__Exercise__
From the listing below, select every line where the word "solid" appears.
-------- Records --------
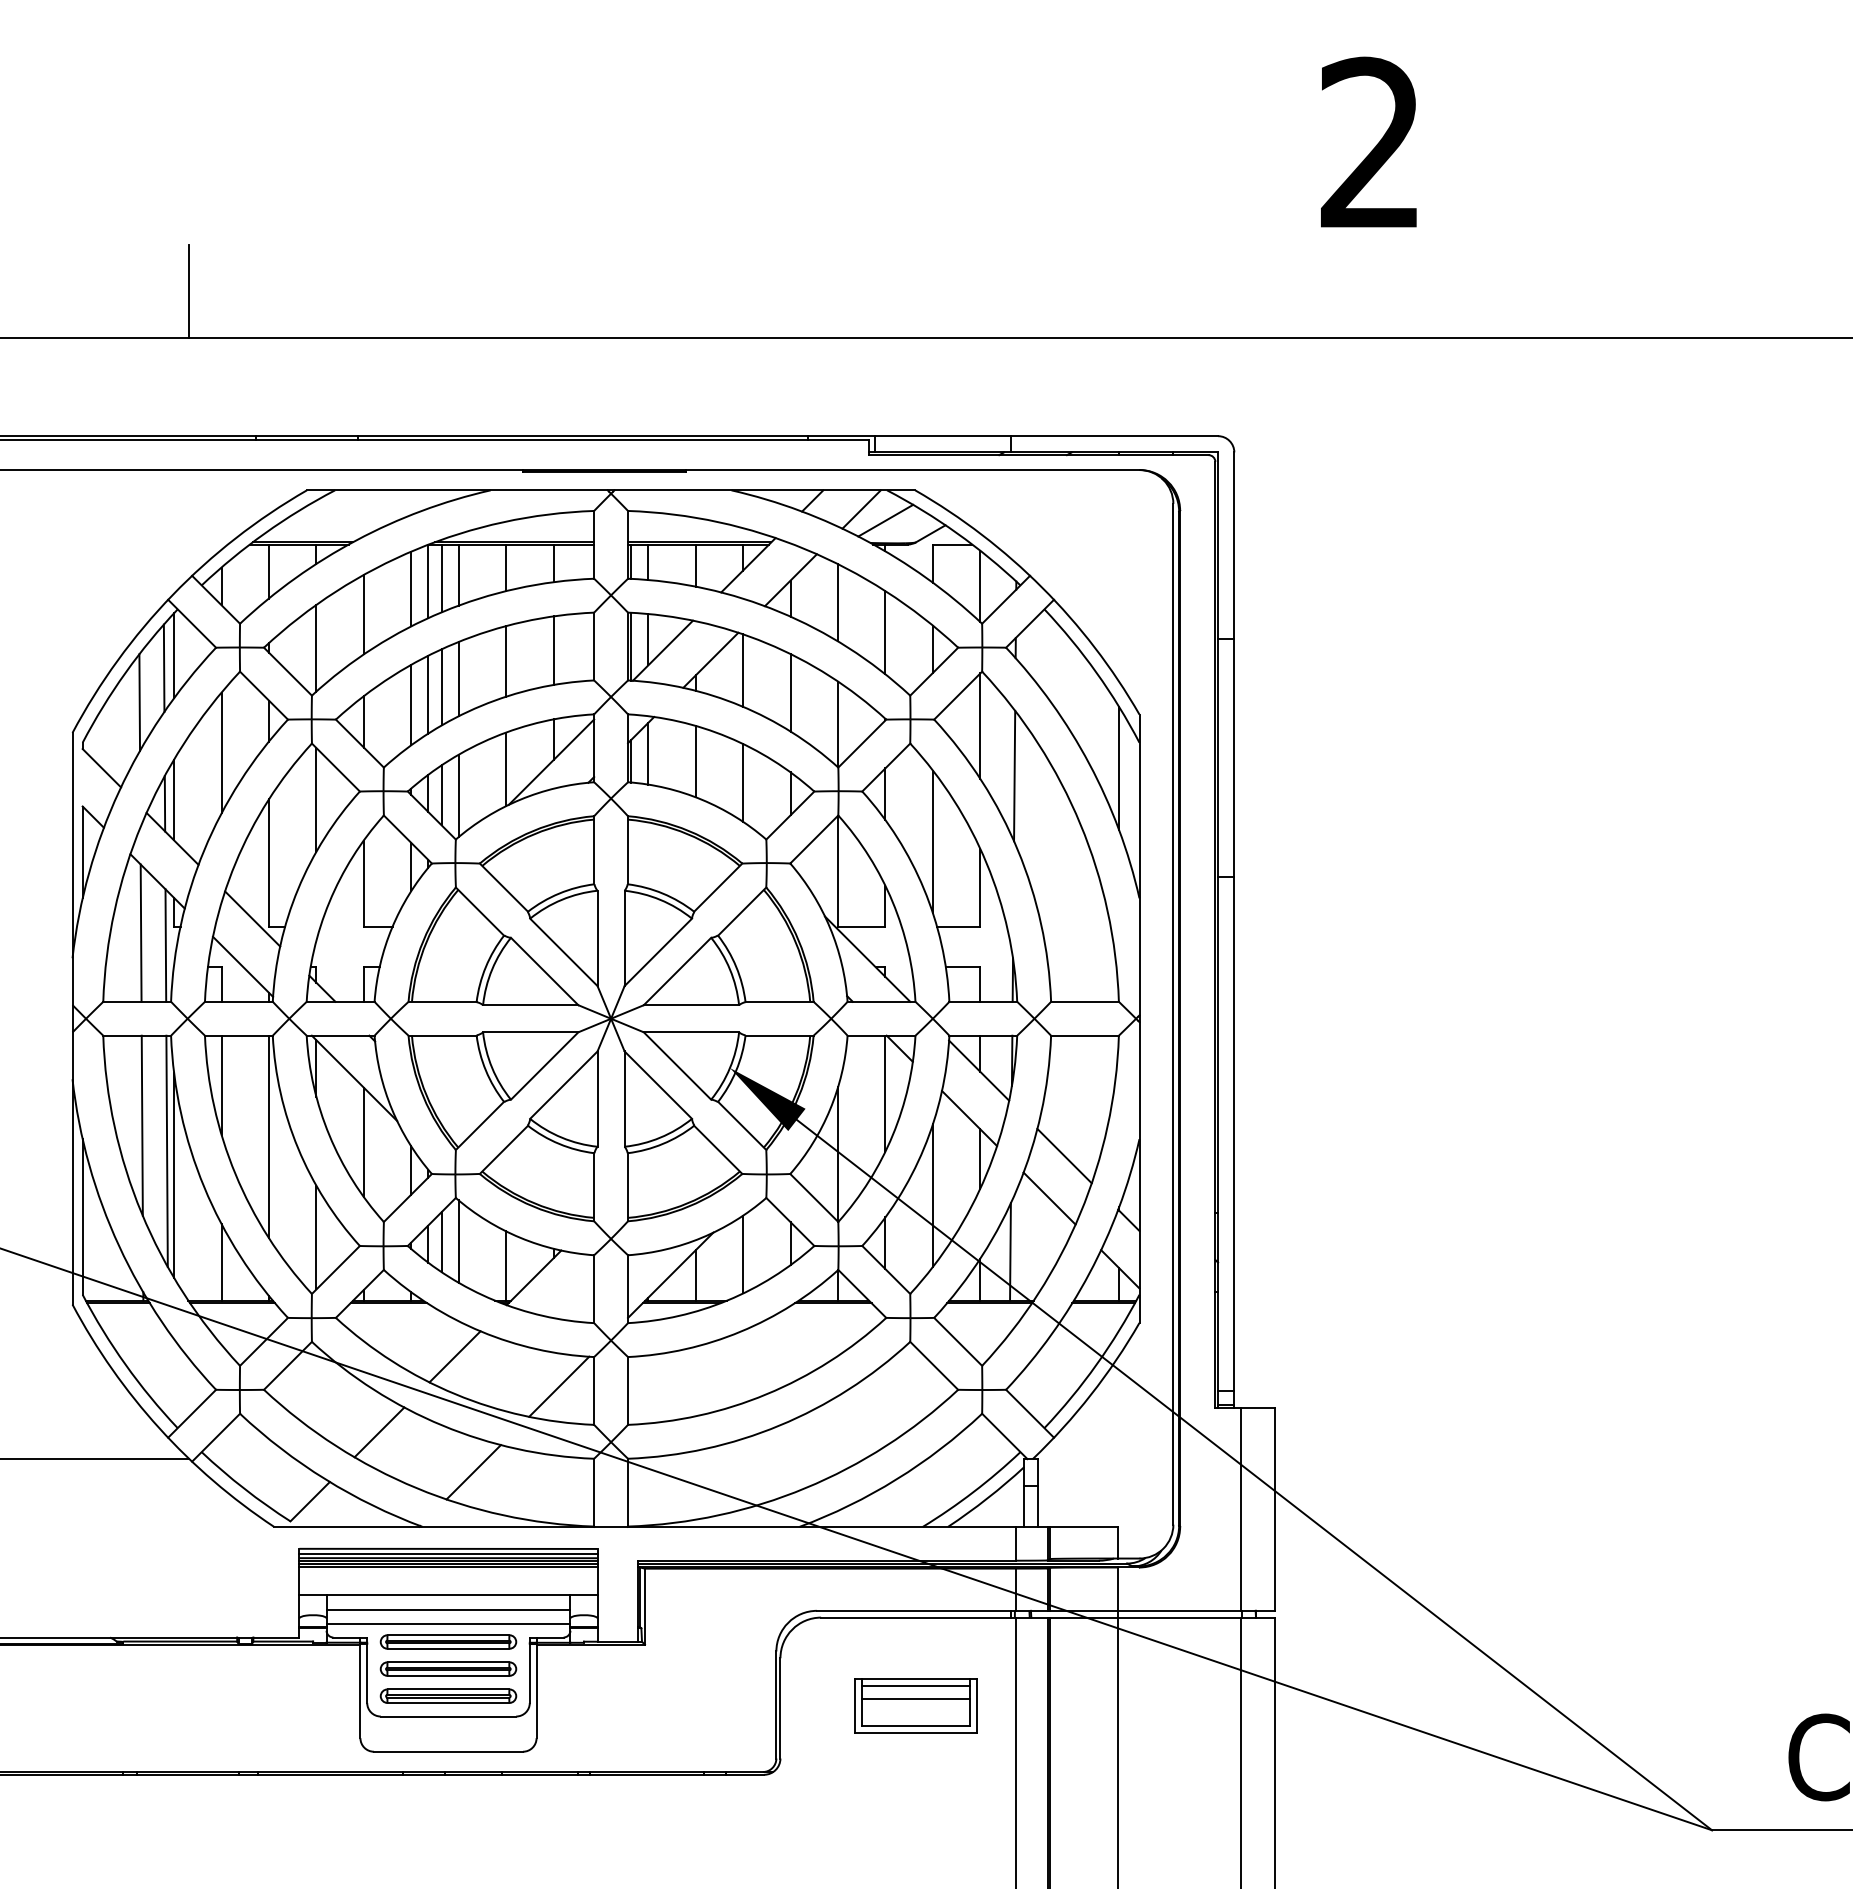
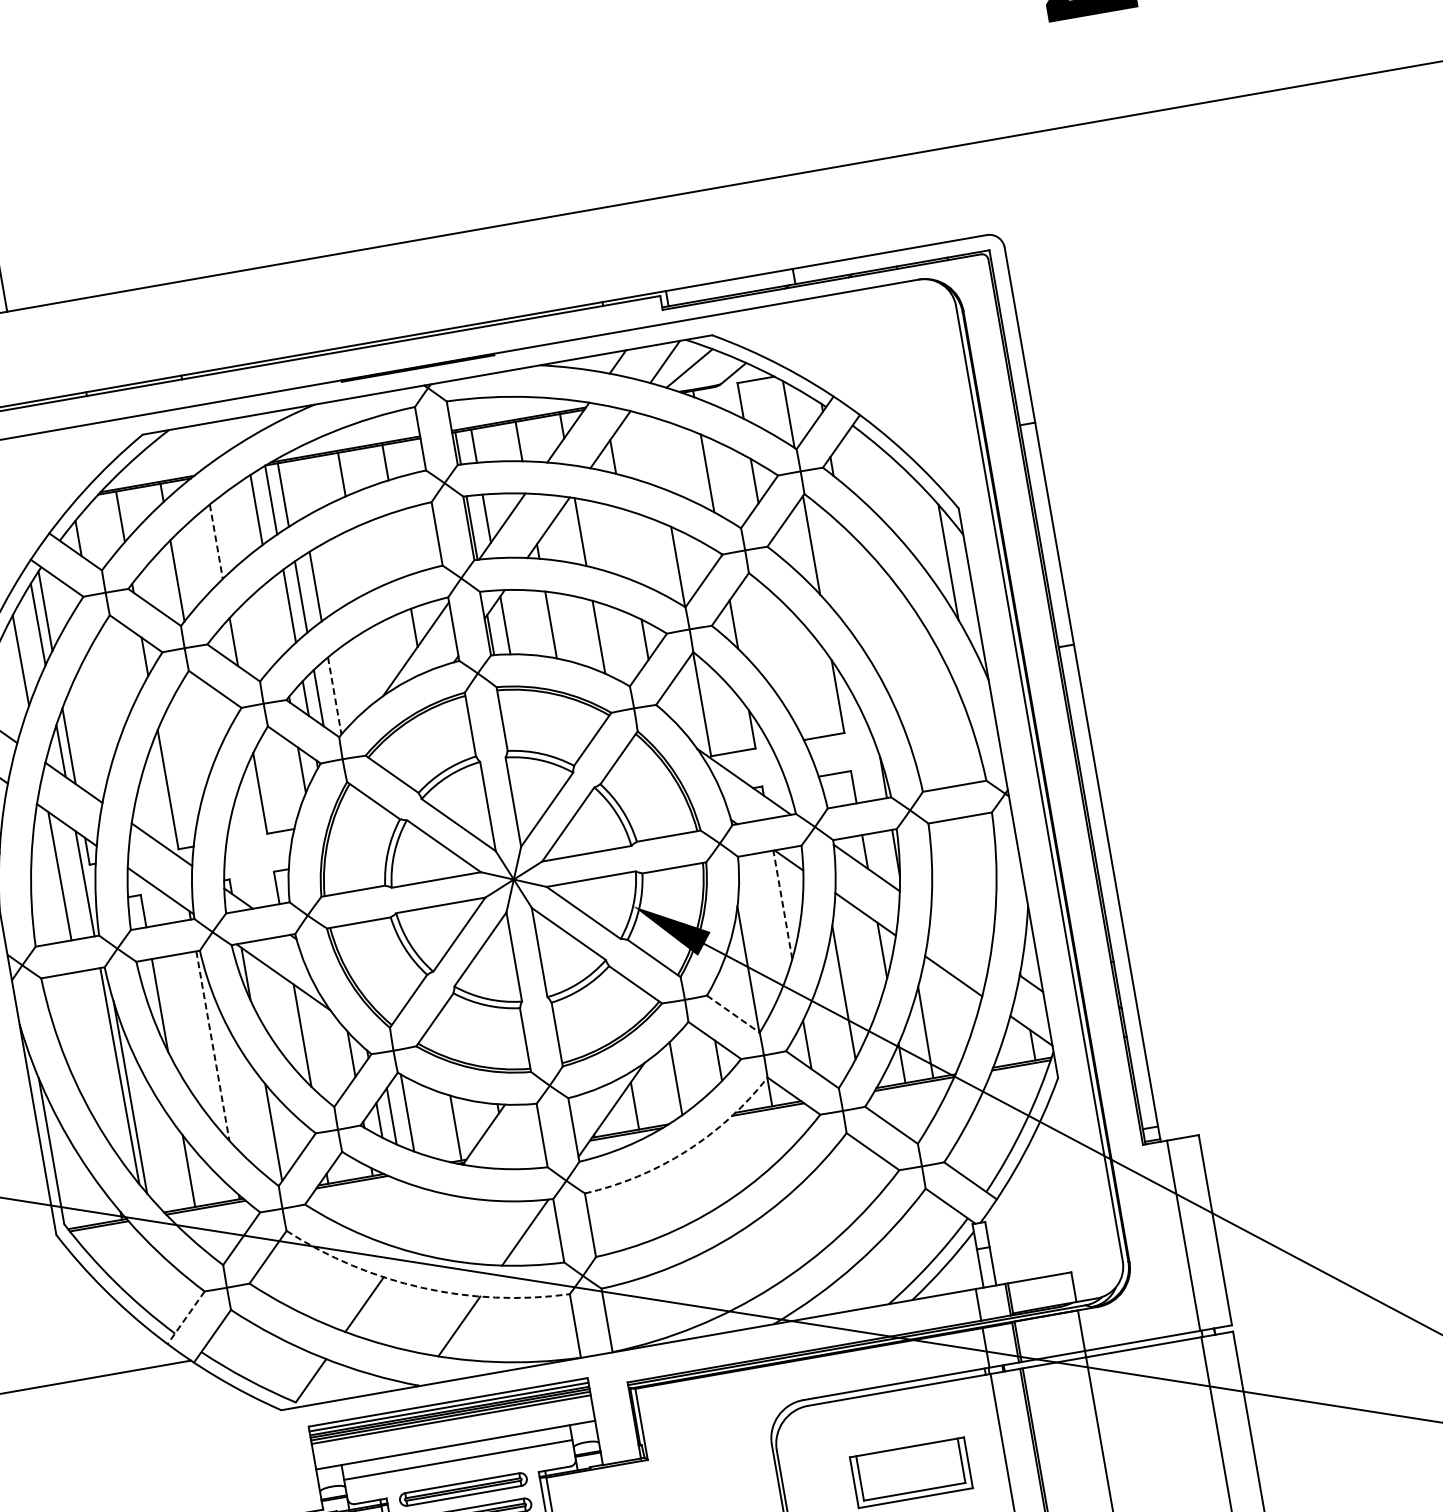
line: (458, 574) -> (298, 488), removed
line: (838, 602) -> (658, 452), removed
line: (363, 614) -> (216, 541), solid -> dashed
line: (553, 650) -> (399, 544), removed
line: (506, 661) -> (357, 562), removed
line: (790, 692) -> (628, 544), removed
line: (411, 704) -> (275, 618), removed
line: (221, 752) -> (105, 693), removed
line: (506, 769) -> (375, 663), removed
line: (1014, 775) -> (851, 585), removed
line: (458, 796) -> (334, 696), solid -> dashed
line: (316, 799) -> (202, 722), removed
line: (932, 841) -> (785, 661), removed
line: (885, 1093) -> (782, 904), solid -> dashed
line: (141, 1125) -> (91, 1056), removed
line: (268, 1137) -> (212, 1046), solid -> dashed
line: (1064, 1155) -> (960, 933), removed
line: (814, 1198) -> (733, 1014), solid -> dashed
arc: (740, 1331) -> (686, 1151), solid -> dashed
line: (454, 1356) -> (422, 1221), removed
line: (192, 1413) -> (186, 1317), solid -> dashed
arc: (442, 1425) -> (422, 1287), solid -> dashed
line: (448, 1623) -> (460, 1472), removed
line: (915, 1685) -> (907, 1453), removed
line: (915, 1699) -> (909, 1467), removed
--------
__Answer section__
line: (363, 614) -> (216, 541), solid -> dashed
line: (458, 796) -> (334, 696), solid -> dashed
line: (885, 1093) -> (782, 904), solid -> dashed
line: (268, 1137) -> (212, 1046), solid -> dashed
line: (814, 1198) -> (733, 1014), solid -> dashed
arc: (740, 1331) -> (686, 1151), solid -> dashed
line: (192, 1413) -> (186, 1317), solid -> dashed
arc: (442, 1425) -> (422, 1287), solid -> dashed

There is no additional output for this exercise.